## [Exercise objective]
Your answer should consist of the line holding "Transferts plus rapides" and all lines after it to the end of the material, copied exactly.

## [Task inputs]
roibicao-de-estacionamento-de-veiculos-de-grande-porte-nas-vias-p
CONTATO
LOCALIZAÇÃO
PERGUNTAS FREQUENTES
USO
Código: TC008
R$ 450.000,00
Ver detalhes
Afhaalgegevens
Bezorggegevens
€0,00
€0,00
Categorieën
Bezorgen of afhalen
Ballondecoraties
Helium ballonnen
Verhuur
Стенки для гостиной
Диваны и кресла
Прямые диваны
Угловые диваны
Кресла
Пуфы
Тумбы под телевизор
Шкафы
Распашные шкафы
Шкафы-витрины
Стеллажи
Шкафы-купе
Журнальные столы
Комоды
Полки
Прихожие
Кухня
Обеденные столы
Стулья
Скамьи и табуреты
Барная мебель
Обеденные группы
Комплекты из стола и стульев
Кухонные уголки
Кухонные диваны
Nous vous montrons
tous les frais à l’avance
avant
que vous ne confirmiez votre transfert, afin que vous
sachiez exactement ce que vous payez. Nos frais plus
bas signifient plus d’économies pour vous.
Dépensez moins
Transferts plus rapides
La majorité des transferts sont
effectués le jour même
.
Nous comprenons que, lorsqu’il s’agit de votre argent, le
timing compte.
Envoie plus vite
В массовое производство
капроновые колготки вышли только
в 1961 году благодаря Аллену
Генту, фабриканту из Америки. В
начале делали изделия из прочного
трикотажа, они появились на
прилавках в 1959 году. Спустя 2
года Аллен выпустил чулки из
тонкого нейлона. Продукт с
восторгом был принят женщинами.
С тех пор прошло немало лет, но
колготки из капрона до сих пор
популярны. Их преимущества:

## [Exercise answer]
Transferts plus rapides
La majorité des transferts sont
effectués le jour même
.
Nous comprenons que, lorsqu’il s’agit de votre argent, le
timing compte.
Envoie plus vite
В массовое производство
капроновые колготки вышли только
в 1961 году благодаря Аллену
Генту, фабриканту из Америки. В
начале делали изделия из прочного
трикотажа, они появились на
прилавках в 1959 году. Спустя 2
года Аллен выпустил чулки из
тонкого нейлона. Продукт с
восторгом был принят женщинами.
С тех пор прошло немало лет, но
колготки из капрона до сих пор
популярны. Их преимущества:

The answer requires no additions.